Услышав, не поверила. На самом ли деле он это сказал, и таким встревоженным голосом. То, что он сказал, его ответ — а будь что будет — да этого быть не может. Уж не повергла ли Судхакара в ужас или восторг ее красота? Вдруг во мне проснулось безграничное сострадание к Судхакару.  Вместе с состраданием любовь. Бедняжка, простой-простодушный,  прямой-простой Судхакар. Какой бы ни был — ведь мой, свой.

Ее смех мгновенно смолк.

— Правильно вы говорите, — сказала она серьезным голосом.

Потом снова обернувшись в мою сторону, сказала: «Теперь быстрее выздоравливай. На будущей неделе мы отсюда уезжаем. До этого тебе вместе со мной нужно съездить в Кхилланмарг».

 

— Возьмете адрес и что будете делать? Мы ведь в Дели не живем, — ее голос был довольно тверд, но Судхакара это не смутило.

— Вах, когда-нибудь приедем в Бомбей, так как же не встретиться, — сказал он.

Нет,— думала я, я не хочу с тобой встречаться в Бомбее... Без огня и цветов что в твоем существовании... В жизни один раз с тобой встретиться — от всей души всего лишь раз — другое дело, мой посланник богов. Но снова и снова? Бомбейскими вечерами, наполненными толчеей, под слепящим освещением ламп дневного света испытать тебя... Нет, такого излишества я не смогу перенести.

— В Бомбее? — она рассмеялась. — Да там, кто знает, смогу ли я вас узнать?

Судхакар огорчился.

Но она не на него, а на меня смотрела. Я рассмеялась. Как же ты понимаешь — все?

— Не говорят так, Джина, — донесся полный ласки укор доктора Дастура.

 

Сегодня я первый раз увидела доктора Дастура. Отдельно от уколов. Не доктор Дастур, а Фироз. Она его Фирозом называет. Его волосы, карие глаза, блеск кожи, во всем — золотистость. Его индивидуальность сродни расплавленному золоту. Такого, что легко куется. Даже затвердевшее, его, до определенных пределов, можно скрутить-повернуть. Но и в голову не придет так сделать. В нем есть счастливая твердость, которая заставляет его оставаться таким, какой он есть. 

Сегодня я сижу на стуле, в своей комнате. И они все здесь. Судхакар, Фироз и... Джина. Сегодня в первый раз она для меня не только посланник богов, но и Джина. Послезавтра утром они оба возвращаются в Бомбей. Сейчас у меня все в порядке. «Так не говорят, Джина», — сказал Фироз и повернулся к Судхакару.

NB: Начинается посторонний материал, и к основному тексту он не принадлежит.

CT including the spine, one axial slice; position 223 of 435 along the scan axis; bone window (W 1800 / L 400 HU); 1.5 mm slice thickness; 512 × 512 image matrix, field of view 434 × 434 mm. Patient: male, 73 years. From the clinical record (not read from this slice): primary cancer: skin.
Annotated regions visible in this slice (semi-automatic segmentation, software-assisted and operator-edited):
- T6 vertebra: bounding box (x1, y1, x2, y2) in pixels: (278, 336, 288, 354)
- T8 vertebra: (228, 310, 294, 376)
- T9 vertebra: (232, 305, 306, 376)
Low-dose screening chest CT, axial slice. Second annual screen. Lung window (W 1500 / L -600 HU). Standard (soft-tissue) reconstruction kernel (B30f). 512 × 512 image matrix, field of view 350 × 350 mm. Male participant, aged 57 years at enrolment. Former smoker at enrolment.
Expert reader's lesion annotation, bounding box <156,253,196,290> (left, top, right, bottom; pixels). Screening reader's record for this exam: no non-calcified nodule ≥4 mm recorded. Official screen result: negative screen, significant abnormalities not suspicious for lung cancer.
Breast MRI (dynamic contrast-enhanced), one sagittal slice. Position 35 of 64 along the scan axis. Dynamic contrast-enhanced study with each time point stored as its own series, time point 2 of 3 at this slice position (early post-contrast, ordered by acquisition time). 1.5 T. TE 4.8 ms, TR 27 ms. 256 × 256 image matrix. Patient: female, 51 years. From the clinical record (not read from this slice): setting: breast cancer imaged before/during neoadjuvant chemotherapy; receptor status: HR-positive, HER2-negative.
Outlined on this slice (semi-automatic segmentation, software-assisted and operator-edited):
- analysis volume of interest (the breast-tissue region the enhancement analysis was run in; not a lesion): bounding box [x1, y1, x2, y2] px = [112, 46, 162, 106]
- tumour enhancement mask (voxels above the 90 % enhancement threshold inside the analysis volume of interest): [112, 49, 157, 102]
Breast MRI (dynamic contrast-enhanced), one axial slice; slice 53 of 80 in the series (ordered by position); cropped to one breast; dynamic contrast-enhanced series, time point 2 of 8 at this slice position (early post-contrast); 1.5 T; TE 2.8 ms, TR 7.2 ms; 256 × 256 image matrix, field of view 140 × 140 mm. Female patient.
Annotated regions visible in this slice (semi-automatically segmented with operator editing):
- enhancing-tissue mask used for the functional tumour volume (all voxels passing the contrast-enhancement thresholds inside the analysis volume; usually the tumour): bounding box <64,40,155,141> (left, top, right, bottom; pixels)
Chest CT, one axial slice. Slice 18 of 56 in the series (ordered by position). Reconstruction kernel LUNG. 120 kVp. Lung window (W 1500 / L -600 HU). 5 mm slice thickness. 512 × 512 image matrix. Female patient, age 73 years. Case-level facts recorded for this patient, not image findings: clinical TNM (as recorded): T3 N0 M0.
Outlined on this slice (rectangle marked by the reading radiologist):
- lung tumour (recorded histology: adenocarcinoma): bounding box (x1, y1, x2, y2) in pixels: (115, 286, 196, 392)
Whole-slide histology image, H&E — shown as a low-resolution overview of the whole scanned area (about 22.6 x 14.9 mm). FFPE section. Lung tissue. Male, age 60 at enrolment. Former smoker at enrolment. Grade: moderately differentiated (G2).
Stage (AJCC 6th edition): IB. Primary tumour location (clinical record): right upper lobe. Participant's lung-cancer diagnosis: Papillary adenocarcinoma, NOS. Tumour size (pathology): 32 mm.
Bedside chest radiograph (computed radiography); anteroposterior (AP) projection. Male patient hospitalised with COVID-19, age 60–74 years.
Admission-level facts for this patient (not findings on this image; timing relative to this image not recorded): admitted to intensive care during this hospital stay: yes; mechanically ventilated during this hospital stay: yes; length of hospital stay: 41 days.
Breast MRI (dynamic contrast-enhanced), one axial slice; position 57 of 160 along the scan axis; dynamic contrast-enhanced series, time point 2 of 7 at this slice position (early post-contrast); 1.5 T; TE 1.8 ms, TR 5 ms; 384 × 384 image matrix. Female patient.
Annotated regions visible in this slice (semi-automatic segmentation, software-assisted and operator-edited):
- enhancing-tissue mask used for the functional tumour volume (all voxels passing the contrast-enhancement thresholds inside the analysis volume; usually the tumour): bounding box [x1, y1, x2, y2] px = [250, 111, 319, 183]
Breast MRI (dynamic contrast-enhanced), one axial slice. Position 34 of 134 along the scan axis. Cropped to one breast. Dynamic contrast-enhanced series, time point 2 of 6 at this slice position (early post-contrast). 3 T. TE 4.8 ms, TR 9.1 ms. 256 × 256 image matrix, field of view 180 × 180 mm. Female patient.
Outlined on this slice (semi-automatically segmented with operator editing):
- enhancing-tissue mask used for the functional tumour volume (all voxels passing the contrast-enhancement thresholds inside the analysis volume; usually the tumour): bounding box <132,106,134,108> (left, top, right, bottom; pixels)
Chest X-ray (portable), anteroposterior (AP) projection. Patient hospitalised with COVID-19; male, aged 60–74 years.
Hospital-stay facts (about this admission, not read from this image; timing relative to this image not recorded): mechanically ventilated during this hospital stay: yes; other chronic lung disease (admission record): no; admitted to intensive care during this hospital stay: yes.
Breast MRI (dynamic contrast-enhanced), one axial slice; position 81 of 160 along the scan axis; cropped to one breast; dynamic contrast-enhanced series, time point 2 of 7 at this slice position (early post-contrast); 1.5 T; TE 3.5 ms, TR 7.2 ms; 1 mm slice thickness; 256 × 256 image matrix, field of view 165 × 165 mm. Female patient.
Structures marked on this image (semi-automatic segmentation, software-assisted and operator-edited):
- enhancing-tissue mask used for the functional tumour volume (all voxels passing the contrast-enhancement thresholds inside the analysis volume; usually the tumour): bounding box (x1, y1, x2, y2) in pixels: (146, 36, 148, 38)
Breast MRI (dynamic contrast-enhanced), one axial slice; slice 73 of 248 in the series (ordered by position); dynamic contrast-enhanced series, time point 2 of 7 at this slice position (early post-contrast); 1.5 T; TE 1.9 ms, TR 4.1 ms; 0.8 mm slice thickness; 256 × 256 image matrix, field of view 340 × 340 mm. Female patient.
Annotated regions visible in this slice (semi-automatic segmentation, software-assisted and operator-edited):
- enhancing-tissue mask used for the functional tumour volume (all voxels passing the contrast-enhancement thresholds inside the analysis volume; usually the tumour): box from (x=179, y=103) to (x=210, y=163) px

— Если приедете в Бомбей, то обязательно встретьтесь с нами, пожалуйста. Будем очень рады. Я дам вам наш адрес, — сказал он.

— Мы вам так признательны, — сказал Судхакар с благодарностью в голосе. — И чтобы мы даже не встретились с вами — да как такое возможно?

Услышав такое, правда, я очень рассердилась.

Эта бедняжка жизнь мою спасла, но это не значит, что мы ее жизнь невозможной сделаем. Стоит ей выйти подышать свежим холодным воздухом, а мы тут как тут — видны на пороге. Вместе со своей благодарностью. Уф! Было дело. Жизнь спасли — правильно. Но пожизненный контракт не заключали.

Со смешанным чувством сострадания и смеха я посмотрела на нее. Чтобы вселить в меня уверенность, она улыбнулась, потом сказала: «Хорошо. В последний день принесите, пожалуйста».

За разговором мне показалось, что она стала очень серьезной. Может быть, мое заблуждение. Но вместе со мной и Фироз, вздрогнув, посмотрел на нее. Смотря туда, и он печально сказал: «Да», — погруженный в свои мысли.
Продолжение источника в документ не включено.